I want to make travel and exploration a priority. I don’t want to get bogged down by things.



I want to take good care of my relationship with Xavier. Happy to report that this move has been wonderful for us (and to be honest, I went into it worried that all this time together, a bit stranded from everything and everyone we knew, could be hairy for a relationship).


(Here is Xavier, up in a tree with his favorite cat. He is constantly 'training' them).

I want to be mindful and never let the beauty of this place wear off. Let it always take its effect. Look up at the stars every time they are out (almost every night), watch the sunset from the roof, know exactly where the moon is in its cycle all year long, marvel at the wind. Observance of these things, for me, is a meter of quality of life.



I want to find a way to be involved in helping refugees. A tangible way. France is very close to the issue. Humanitarian crisis right at the vestibule. It feels to easy to celebrate my easy existence without finding a way to respond. I also want to find a way to channel some of my political angst. I am not sure the right way to get involved from afar. Maybe it means getting more involved here, since I can also vote and am a citizen in France.
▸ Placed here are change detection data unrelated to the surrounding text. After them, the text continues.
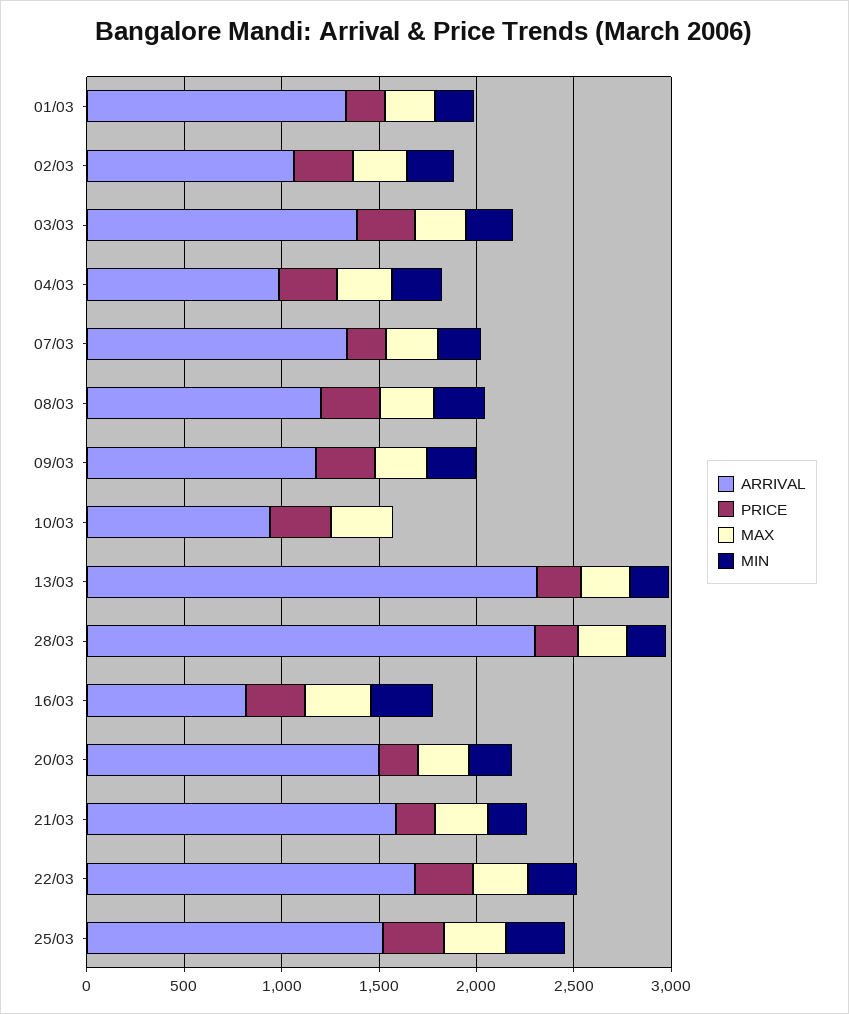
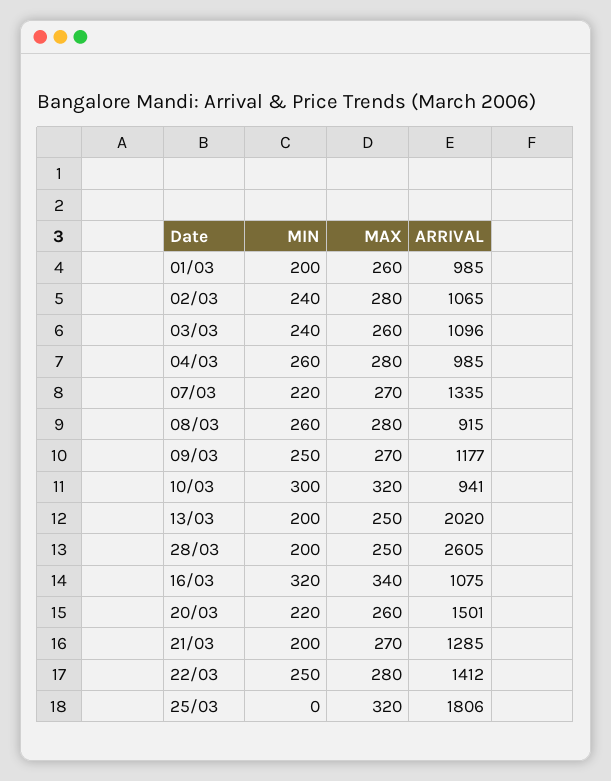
ARRIVAL, 01/03: 1300 -> 985
PRICE, 01/03: 200 -> none
PRICE, 02/03: 300 -> none
ARRIVAL, 03/03: 1400 -> 1096
PRICE, 03/03: 300 -> none
PRICE, 04/03: 300 -> none
PRICE, 07/03: 200 -> none
ARRIVAL, 08/03: 1200 -> 915
PRICE, 08/03: 300 -> none
PRICE, 09/03: 300 -> none
PRICE, 10/03: 300 -> none
MIN, 10/03: 0 -> 300
ARRIVAL, 13/03: 2300 -> 2020
PRICE, 13/03: 200 -> none
ARRIVAL, 28/03: 2300 -> 2605
PRICE, 28/03: 200 -> none
ARRIVAL, 16/03: 800 -> 1075
PRICE, 16/03: 300 -> none
PRICE, 20/03: 200 -> none
ARRIVAL, 21/03: 1600 -> 1285
PRICE, 21/03: 200 -> none
ARRIVAL, 22/03: 1700 -> 1412
PRICE, 22/03: 300 -> none
ARRIVAL, 25/03: 1500 -> 1806
PRICE, 25/03: 300 -> none
MIN, 25/03: 300 -> 0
A year ago we really couldn’t have imagined we would actually upend our lives in New York and make this move. Even in April 2016 when we saw this house for the first time, we still were daydreaming. There have been moments in the past 6 months that I’ve felt doubt - especially with the girls - their transition was rough. Now, I warm myself with the overwhelming feeling that we made the right choice. Maybe we feel that way because we are all in - there was never the possibility of turning back. Or maybe just because it really is the best thing for all of us. Either way, we are glad we are here.



January 2, 2017

Romy | 3 Years Old!



Three years old today. Little Romy Danda. Wild - always wants to be barefoot and free. I like her spirit. We go outside and I show her the sunset or a beautiful block of clouds or some trees and every time it is like she's been hit with a blast of elation. (deep breath in) "WOW!" Love it.

She is a good-natured kid. Colette sobbed and threw a fit during Romy's 'party' (since is wasn't hers) and Romy put on a sad face and said, "Poor Colette." Then she convinced her to dress up and play.











And Romy's birthday ushers in mimosa season. Love these winter blooms.

December 27, 2016

Noël in Provence: Horn/Organ Concert



Provence villages each celebrate the Noël season with public concerts and live crèches and Christmas markets. In our village, the local church (whose domes have blue hues to die for) hosted a hunting horn/organ concert. Colette and Xavier's mother were enthusiastic enough to join me (Colette was a total peach - the horn blowing lasted 2 hours). The horns players were arranged in a V shape - facing away from the audience. At first, the tooting sounded comical - like ducks. Then, paired with the church's massive organ, it was a beautiful fusion.






The church also has a Provençale crèche - ladies surrounding baby Jesus in typical Provence threads.